Преимущество этого самого «Буре», хранившегося на дне заветной шкатулки, было в том, что он сам представлял собой одно сплошное зеркало: такими гладкими были все его золотые поверхности. Не мешало мне даже то, что при открытии первой крышечки под ней обнаруживалась другая, на которой была начерчена какая-то вязь. Я, конечно, сокрушалась о том, что кто-то испортил идеально отполированную поверхность никому не нужными буквами, но в конце концов смирилась. Ибо если и эту крышечку аккуратно поддеть, то ее обратная сторона без всяких искажений показывала мне мою восторженную рожицу. Мешало только то, что в самой пудренице зачем-то были наворочены какие-то колесики с зубчиками. Но избавиться от них для меня не оказалось проблемой. Волшебный Бабушкин пинцет для бровей и маникюрные ножницы творили чудеса.
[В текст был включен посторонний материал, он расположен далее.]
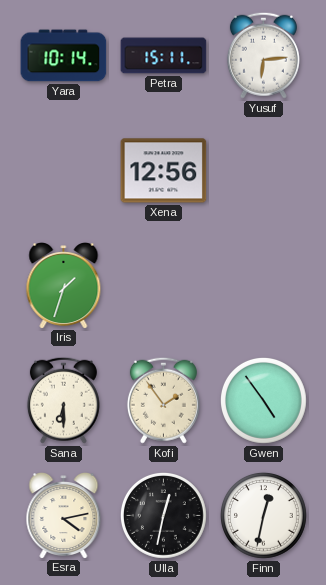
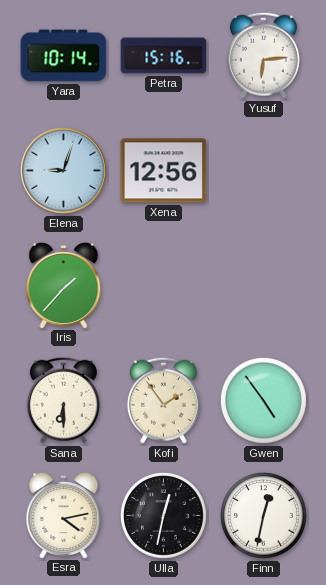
Petra: 15:11 -> 15:16
Elena: none -> 9:03
Iris: 1:33 -> 1:37
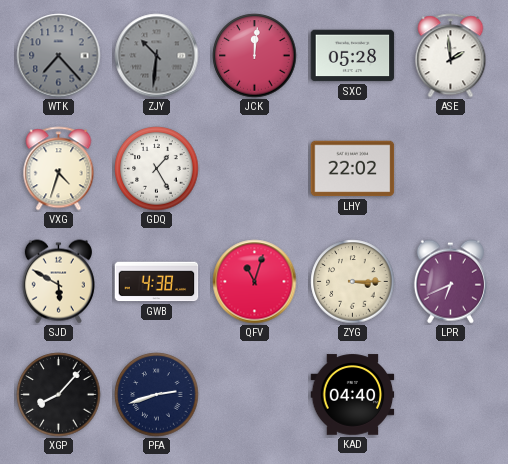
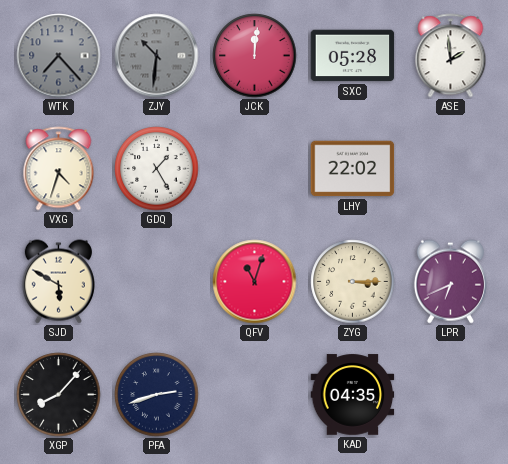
GWB: 4:38 -> none
KAD: 04:40 -> 04:35
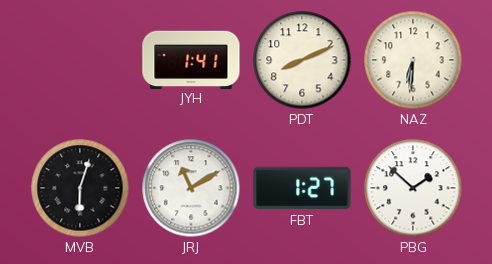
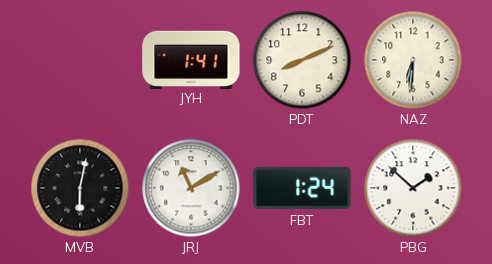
MVB: 6:03 -> 6:02
FBT: 1:27 -> 1:24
Более того! Когда я выпотрошила все ненужное, оказалось, что этот «Буре» припас для меня потрясающий сюрприз: множество красных камушков самой разной формы – от «бубликов» до «палочек»! Именно они и стали основой той самой замечательной розы, которую я тайком, когда надолго оставалась дома одна, выкладывала в освободившемся пространстве этого самого «Буре», предвкушая, каким замечательным подарком я порадую Бабушку в день ее рождения! Ведь роза благодаря этим как-то по-особому светившимся камушкам получалась совсем как живая и в отражении полированной поверхности крышки даже отбрасывала от своих лепестков фантастическое красновато-сиреневое теплое сияние.